‘Rambanam’ movie review: Gopichand’s masala entertainer fails miserably to build an interesting story

Gopichand in a still from ‘Rambanam’ | Photo Credit: SonyMusicSouth/YouTube

Yet another Friday and we have yet another film to treat you craving a good old masala entertainer that gets the formula right. In the case of Director Shrivas rambanamThe most vexing issue is how poorly it packages multiple elements – comedy, romance, action, punchlines, and a protagonist with inhuman abilities. It feels like these were just items on a checklist rather than anything else, and it’s even more disappointing because there’s a good story at the center of it all. It is about two brothers, Rajaram (Telugu cinema doyen Jagapathi Babu) and Vignesh (Gopichand), who straddle two extreme moral ends; They are both good-doers but it is the classic means-to-ends ethical dilemma that separates the two. Rajaram, a hotelier, walks a straight line and believes in the justice system, but Vicky fights fire with fire (he is ‘Rambanam’, the arrow that shot from Lord Rama’s bow).

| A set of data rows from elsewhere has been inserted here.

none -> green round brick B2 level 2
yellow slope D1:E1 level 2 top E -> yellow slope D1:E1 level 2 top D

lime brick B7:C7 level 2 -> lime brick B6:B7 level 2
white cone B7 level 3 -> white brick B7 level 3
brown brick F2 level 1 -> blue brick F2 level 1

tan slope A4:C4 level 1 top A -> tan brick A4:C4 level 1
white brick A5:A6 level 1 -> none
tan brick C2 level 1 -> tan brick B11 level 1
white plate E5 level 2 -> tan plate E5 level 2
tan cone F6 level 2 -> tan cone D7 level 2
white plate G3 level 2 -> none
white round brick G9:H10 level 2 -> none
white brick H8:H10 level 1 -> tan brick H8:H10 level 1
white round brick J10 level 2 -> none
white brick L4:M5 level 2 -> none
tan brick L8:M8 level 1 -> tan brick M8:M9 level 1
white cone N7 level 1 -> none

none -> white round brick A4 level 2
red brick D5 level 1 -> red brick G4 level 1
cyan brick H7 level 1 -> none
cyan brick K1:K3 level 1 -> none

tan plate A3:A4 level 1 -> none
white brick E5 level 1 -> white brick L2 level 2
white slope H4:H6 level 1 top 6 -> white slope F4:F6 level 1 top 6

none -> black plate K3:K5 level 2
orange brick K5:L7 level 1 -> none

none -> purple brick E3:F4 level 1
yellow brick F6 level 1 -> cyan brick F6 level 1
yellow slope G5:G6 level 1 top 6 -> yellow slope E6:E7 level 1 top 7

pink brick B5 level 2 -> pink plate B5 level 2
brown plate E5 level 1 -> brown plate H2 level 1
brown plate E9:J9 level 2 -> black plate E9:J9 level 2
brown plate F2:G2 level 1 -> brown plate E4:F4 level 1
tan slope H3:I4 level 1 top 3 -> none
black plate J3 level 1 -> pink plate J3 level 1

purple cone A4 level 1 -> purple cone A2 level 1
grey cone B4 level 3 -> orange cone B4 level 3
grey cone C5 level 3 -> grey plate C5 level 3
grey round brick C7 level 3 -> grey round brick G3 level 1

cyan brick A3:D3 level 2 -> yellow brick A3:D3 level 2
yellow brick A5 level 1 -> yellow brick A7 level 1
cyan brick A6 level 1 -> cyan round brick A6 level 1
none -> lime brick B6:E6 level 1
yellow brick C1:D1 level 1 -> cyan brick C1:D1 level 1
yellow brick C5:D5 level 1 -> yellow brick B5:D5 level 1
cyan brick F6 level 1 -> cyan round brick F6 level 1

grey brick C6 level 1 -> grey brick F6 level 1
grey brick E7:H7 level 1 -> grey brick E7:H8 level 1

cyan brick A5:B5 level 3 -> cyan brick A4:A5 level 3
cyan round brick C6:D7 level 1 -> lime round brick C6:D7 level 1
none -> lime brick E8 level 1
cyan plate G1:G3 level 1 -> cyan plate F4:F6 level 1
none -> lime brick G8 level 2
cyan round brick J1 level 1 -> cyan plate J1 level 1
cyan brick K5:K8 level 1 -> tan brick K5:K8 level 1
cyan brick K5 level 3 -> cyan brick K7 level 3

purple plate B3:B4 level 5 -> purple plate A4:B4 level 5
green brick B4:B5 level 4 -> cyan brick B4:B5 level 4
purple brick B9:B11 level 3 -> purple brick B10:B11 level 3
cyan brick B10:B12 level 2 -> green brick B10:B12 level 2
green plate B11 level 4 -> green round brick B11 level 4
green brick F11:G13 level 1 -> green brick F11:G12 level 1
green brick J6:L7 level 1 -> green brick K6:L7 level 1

Writer Bhupathi Raja’s screenplay sets up the dramatic story of these brothers quite well. We open to a flashback, showing how a teenage Vicky, after burning Rajaram’s arch-rival Paparao’s (Nassar) warehouse, runs away to Kolkata, only to return after making his brother proud. Swears There, Vicky grows to become rich and influential, preferring to propose the underworld of crime to Indian cinema.

Rambanam (Telugu)

director: Srivas

mold: Gopichand, Jagapati Babu, Dimple Hayathi, Khushboo Sundar

Order: 142 minutes

Story: 14 years ago, a young man from Hyderabad came to Kolkata after running away from home, returned home for his brother

Vicky has his own problems in Kolkata, but for Rambanam’s story to move forward, he needs to come back to Hyderabad and be reunited with Rajaram and his family, and this is where things go awry, both for him and the audience. Through a passable song with some heartwarming visuals, Vicky falls in love with a lady named Bhairavi (Dimple Hayathi). The song begins with Vicky, this stranger of a man, follows this woman, takes a sip from her coffee without notice and what not, and ‘remembers’ these wonderful moments to fall in love ends with doing. First of all, who is he? what does she do? Why does she like Vicky? Is she really so ignorant as to fall in love with a man notorious for his crimes? It seems that this is the wrong film to ask this question. You all must be aware that Bhairavi’s father thinks that orphans, even if they are rich, are not fit to marry his daughter and when Vicky’s family is informed back home, they send her to their family. asks to return.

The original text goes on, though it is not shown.